For drivers between ages 18 to 29, music in the car isn’t just for entertainment. “It’s part of their atmosphere whether they’re alone or not,” said Prof. Warren Brodsky, director of the BGU Music Science Lab in the Department of the Arts to ANI. “They are so used to constant stimulation and absorbing great amounts of information throughout the day, that they don’t question how the type of tunes they play might affect concentration, induce aggressive behaviour, or cause them to miscalculate risky situations,” added Brodsky.
“Music is an essential, universal language which we can all appreciate. Undoubtedly, though, the concerns that stem from the results of this study are worth considering,” said Doug Seserman, chief executive officer, American Associates, the Ben-Gurion University of the Negev to ANI.
As per the study, 140 respondents had answered a 67-item questionnaire that explored how drivers engage with music while driving. Most respondents, i.e., 80%, claimed that it was not difficult but sometimes, nearly impossible to concentrate on the traffic and the road without any music playing in the background. Interestingly, most respondents also said they stay in their car once they reach their destination and wait until the song completes.

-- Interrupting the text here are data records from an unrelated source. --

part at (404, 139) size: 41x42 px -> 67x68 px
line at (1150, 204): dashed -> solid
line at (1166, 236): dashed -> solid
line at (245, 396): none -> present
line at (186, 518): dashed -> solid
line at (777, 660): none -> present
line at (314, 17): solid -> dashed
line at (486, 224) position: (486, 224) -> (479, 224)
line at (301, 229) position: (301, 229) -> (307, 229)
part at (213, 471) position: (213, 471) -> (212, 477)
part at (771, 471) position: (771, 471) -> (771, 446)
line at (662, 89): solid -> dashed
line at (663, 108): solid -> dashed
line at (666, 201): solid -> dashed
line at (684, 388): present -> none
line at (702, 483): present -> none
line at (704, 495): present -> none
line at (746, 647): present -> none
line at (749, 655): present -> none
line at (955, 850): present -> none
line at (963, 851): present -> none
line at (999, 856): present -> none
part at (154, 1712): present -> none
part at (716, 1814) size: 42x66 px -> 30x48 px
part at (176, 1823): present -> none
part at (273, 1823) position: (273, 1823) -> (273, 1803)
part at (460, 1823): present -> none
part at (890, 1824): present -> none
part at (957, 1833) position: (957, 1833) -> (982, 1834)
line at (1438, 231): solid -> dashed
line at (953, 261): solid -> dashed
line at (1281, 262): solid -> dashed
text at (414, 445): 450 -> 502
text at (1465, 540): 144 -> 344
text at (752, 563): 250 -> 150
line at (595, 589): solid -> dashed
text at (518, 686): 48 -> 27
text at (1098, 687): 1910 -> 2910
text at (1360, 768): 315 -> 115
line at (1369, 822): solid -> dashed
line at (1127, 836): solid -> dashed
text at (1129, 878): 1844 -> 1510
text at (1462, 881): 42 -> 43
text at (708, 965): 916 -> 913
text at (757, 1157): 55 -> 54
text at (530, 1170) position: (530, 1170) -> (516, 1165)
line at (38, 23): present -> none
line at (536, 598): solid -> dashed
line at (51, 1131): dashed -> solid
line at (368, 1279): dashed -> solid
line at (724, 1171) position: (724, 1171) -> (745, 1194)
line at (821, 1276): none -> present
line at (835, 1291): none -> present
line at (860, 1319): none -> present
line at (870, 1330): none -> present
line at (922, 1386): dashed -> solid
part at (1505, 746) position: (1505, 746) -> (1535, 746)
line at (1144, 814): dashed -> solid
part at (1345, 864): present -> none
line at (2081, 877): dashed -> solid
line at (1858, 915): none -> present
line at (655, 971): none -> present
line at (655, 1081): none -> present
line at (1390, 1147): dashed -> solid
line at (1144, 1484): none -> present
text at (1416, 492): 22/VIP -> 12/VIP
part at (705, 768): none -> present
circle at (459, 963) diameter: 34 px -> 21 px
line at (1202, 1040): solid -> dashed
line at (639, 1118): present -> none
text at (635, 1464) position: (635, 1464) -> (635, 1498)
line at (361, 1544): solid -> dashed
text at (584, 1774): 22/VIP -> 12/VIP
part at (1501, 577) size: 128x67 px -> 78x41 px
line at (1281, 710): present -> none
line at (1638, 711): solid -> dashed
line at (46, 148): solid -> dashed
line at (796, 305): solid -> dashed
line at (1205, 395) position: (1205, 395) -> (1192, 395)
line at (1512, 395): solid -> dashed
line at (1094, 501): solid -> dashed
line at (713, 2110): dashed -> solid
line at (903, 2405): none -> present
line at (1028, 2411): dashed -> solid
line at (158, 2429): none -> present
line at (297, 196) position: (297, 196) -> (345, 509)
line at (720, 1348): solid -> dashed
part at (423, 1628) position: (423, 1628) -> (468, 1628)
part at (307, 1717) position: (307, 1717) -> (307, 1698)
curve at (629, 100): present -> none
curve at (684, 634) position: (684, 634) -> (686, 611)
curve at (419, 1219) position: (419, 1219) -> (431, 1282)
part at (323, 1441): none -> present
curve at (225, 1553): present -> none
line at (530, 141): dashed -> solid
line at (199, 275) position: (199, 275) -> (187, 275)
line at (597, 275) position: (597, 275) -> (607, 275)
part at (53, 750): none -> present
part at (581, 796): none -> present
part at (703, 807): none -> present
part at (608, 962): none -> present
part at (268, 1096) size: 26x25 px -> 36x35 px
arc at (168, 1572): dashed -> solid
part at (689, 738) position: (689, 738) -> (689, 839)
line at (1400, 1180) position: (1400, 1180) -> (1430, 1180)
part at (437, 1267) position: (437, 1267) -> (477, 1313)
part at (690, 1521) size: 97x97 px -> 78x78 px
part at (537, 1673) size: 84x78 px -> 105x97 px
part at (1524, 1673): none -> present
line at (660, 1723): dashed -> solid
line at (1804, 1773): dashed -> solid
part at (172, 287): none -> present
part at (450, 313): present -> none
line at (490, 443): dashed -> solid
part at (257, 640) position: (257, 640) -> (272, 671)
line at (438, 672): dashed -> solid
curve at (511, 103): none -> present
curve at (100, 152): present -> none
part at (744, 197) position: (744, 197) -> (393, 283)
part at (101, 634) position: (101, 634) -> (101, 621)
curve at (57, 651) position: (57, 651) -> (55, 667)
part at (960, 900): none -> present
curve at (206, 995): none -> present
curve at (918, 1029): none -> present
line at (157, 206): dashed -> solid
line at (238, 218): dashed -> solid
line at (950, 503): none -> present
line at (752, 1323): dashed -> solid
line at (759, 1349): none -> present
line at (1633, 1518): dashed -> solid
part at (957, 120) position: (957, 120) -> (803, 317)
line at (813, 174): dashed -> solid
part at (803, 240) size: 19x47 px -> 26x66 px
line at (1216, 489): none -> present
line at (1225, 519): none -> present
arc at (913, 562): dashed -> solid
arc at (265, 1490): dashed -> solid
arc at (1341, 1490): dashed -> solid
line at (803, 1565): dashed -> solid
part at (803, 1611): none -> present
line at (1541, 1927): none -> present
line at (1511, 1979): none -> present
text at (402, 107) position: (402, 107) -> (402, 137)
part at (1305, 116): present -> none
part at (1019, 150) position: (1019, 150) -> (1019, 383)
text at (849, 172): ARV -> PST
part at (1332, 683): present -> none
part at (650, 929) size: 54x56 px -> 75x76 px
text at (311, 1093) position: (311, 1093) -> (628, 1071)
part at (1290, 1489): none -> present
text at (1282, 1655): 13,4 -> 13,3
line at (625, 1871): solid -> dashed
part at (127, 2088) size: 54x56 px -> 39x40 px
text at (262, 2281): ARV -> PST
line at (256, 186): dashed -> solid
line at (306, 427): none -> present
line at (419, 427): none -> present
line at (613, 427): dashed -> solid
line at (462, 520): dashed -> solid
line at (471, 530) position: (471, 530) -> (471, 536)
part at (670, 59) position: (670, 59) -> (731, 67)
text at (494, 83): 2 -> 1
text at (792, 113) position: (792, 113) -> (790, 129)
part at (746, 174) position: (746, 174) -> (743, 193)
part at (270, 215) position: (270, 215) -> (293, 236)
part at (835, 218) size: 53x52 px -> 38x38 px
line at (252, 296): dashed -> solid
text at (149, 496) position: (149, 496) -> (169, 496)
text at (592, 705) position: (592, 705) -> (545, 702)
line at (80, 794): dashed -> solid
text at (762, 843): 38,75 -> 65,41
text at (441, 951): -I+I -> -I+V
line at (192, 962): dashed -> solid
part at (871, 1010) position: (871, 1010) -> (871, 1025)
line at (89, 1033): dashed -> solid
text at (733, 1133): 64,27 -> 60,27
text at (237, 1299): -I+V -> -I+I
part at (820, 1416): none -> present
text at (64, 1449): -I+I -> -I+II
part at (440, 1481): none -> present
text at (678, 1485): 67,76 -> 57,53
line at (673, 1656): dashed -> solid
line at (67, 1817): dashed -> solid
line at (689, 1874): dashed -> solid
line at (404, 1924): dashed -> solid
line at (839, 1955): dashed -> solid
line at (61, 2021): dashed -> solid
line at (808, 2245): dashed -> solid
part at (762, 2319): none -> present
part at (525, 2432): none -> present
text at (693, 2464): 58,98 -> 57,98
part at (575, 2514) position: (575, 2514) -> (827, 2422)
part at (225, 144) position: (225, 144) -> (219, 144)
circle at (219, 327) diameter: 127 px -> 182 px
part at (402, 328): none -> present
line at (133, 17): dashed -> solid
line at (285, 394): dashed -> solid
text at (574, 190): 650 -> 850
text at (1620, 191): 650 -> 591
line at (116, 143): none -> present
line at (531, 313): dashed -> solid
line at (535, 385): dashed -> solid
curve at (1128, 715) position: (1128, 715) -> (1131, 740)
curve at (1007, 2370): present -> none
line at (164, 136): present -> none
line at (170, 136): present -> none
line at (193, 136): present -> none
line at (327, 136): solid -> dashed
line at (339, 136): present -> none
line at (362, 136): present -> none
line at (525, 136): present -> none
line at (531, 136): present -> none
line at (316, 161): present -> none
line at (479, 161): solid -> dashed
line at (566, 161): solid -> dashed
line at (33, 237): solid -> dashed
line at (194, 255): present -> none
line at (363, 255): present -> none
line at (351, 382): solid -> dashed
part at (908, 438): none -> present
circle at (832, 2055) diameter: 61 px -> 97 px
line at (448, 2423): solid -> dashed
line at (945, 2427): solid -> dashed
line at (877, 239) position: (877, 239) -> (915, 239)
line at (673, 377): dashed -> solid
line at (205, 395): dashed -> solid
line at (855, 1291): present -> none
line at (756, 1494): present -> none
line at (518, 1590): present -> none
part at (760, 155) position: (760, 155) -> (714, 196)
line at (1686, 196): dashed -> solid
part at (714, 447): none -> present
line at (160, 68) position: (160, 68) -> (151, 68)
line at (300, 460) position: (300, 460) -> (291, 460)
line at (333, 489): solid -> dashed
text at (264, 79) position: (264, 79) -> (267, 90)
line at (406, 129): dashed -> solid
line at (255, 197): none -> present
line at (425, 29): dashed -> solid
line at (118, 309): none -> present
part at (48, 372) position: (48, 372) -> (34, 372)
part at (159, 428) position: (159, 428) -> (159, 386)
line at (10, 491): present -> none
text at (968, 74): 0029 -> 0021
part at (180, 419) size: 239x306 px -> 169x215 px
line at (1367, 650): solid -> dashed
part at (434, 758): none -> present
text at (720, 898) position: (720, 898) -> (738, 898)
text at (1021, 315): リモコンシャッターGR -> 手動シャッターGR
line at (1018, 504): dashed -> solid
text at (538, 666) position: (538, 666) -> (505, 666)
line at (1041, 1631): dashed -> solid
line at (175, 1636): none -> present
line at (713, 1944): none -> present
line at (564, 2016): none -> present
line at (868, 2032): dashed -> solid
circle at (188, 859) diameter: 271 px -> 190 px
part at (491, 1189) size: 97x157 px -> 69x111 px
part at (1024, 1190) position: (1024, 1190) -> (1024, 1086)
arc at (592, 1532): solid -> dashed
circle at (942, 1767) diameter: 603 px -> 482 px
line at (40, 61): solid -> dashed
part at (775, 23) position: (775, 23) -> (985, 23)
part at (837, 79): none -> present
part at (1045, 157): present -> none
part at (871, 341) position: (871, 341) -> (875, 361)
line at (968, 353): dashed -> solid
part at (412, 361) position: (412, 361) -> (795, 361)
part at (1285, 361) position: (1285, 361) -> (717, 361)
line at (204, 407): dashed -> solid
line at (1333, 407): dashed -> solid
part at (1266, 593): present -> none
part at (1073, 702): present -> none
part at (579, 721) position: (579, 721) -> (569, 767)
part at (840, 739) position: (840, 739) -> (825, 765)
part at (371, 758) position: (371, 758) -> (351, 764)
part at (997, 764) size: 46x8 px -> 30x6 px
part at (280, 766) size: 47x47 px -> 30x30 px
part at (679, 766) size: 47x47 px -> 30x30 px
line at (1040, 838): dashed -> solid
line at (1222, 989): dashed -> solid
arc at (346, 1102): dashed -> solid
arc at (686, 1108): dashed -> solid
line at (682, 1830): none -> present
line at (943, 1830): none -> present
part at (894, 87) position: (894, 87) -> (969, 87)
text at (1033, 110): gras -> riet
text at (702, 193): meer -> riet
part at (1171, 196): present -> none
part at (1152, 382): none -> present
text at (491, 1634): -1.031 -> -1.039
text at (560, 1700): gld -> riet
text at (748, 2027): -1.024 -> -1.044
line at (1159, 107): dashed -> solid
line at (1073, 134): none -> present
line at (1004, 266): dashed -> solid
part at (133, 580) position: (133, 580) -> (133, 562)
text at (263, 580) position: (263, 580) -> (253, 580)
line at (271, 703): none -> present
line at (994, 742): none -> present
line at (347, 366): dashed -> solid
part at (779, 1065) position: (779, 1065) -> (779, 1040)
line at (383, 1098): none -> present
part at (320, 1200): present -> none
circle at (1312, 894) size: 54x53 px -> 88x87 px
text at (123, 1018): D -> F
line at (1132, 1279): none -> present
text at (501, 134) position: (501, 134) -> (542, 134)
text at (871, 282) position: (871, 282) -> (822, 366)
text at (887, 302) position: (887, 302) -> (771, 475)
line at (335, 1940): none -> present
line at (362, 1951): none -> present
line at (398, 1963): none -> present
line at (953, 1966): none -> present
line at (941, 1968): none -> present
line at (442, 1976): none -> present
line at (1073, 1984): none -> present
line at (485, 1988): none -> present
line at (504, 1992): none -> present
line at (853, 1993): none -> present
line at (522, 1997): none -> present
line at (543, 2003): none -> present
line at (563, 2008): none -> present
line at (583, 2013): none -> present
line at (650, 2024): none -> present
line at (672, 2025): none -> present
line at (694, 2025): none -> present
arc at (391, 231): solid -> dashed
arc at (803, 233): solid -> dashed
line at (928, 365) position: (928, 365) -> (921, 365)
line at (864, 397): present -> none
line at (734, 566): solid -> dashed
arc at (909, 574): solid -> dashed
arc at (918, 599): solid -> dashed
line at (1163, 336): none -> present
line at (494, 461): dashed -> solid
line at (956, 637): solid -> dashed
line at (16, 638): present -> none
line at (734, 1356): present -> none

About 97 per cent respondents admitted to listening to many short songs on long trips and 65 per cent play fast-paced songs while driving to work; 76 per cent play dance songs when on a holiday or while going out; and 90 per cent play upbeat music when on their way to a party.
“These young drivers believe that more stimulus actually helps their driving abilities,” Brodsky said. “This could become more of an issue in the future when it becomes critical to disengage from music and assume control in an autonomous vehicle.”